Polecenie: Przepisz bez zmian wiersze danych od pierwszego do tego, w którym jest „любом использовании ин”, i na nim skończ.

Dane wejściowe:
────────────────
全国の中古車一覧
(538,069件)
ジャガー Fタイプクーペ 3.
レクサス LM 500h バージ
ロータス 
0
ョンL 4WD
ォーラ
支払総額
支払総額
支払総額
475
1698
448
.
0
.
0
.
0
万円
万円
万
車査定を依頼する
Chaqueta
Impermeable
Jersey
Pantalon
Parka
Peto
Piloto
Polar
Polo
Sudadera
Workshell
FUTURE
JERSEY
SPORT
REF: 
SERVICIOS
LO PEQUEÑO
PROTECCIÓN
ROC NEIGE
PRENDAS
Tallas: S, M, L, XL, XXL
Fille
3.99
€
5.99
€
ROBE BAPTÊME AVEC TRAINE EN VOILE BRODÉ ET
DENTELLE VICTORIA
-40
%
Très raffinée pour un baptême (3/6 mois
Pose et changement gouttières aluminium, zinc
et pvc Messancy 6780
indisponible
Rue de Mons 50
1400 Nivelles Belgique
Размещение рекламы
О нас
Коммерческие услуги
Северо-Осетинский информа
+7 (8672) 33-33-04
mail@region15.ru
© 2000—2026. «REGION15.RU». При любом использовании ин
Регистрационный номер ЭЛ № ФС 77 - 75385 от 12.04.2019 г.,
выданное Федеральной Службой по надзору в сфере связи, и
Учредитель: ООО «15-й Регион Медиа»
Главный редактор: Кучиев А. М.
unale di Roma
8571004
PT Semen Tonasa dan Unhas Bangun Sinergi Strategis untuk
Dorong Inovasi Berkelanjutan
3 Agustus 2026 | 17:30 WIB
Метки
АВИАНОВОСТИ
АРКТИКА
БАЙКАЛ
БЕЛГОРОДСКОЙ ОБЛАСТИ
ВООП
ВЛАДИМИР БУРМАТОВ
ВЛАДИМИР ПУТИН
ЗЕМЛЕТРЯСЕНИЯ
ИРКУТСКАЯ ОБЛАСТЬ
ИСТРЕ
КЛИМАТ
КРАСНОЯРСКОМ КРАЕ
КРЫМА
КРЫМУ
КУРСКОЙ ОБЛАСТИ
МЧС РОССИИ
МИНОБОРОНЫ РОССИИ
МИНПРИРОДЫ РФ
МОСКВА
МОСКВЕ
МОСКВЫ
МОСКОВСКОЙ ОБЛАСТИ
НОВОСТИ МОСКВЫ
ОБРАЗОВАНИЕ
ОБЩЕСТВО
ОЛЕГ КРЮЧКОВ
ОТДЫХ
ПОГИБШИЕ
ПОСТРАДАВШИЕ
────────────────
Odpowiedź końcowa:
全国の中古車一覧
(538,069件)
ジャガー Fタイプクーペ 3.
レクサス LM 500h バージ
ロータス 
0
ョンL 4WD
ォーラ
支払総額
支払総額
支払総額
475
1698
448
.
0
.
0
.
0
万円
万円
万
車査定を依頼する
Chaqueta
Impermeable
Jersey
Pantalon
Parka
Peto
Piloto
Polar
Polo
Sudadera
Workshell
FUTURE
JERSEY
SPORT
REF: 
SERVICIOS
LO PEQUEÑO
PROTECCIÓN
ROC NEIGE
PRENDAS
Tallas: S, M, L, XL, XXL
Fille
3.99
€
5.99
€
ROBE BAPTÊME AVEC TRAINE EN VOILE BRODÉ ET
DENTELLE VICTORIA
-40
%
Très raffinée pour un baptême (3/6 mois
Pose et changement gouttières aluminium, zinc
et pvc Messancy 6780
indisponible
Rue de Mons 50
1400 Nivelles Belgique
Размещение рекламы
О нас
Коммерческие услуги
Северо-Осетинский информа
+7 (8672) 33-33-04
mail@region15.ru
© 2000—2026. «REGION15.RU». При любом использовании ин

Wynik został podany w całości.